Task - The only thing to report is how many lines of the data contain the word "along".

***** The records

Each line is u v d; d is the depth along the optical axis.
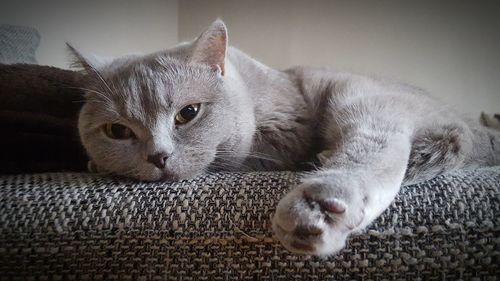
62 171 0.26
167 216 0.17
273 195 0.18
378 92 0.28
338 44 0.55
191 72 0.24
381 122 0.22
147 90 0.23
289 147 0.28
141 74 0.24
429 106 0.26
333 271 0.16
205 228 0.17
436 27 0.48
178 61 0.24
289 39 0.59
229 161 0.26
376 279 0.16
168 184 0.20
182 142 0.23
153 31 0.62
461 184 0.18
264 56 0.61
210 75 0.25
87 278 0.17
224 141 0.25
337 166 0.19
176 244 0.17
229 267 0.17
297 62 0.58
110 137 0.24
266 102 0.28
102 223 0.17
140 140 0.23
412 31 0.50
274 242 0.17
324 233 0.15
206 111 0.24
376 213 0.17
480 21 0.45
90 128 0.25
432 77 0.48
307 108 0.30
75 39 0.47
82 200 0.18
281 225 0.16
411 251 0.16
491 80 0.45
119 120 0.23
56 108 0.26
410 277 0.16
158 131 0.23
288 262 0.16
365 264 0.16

**********
***** The records

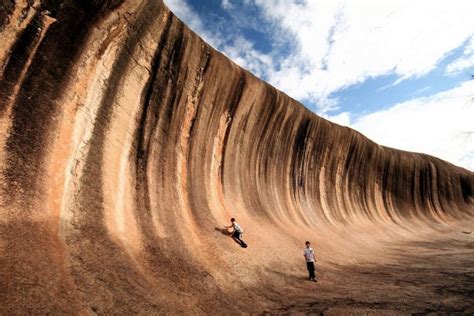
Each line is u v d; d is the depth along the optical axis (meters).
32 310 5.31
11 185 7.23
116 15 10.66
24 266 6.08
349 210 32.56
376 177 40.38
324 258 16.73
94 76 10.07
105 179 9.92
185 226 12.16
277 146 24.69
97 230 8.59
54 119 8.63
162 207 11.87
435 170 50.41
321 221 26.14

**********
***** The records

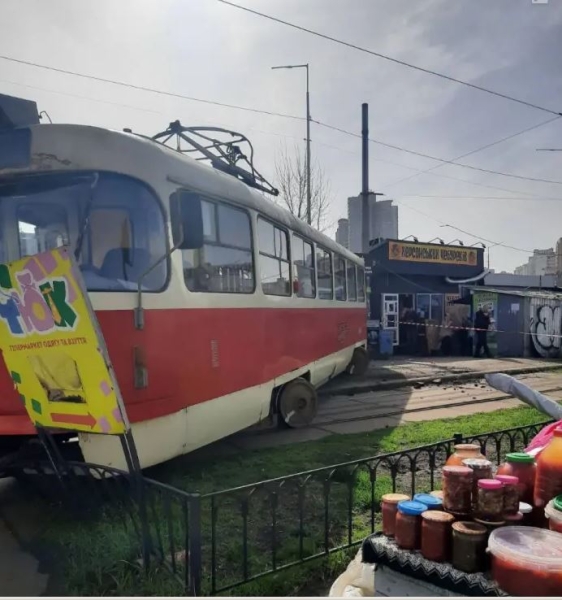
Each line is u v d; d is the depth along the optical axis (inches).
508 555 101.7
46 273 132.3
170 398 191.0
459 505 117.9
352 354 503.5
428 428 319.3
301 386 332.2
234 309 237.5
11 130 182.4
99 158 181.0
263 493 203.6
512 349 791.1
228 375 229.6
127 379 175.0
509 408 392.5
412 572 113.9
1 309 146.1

**********

Task result - 3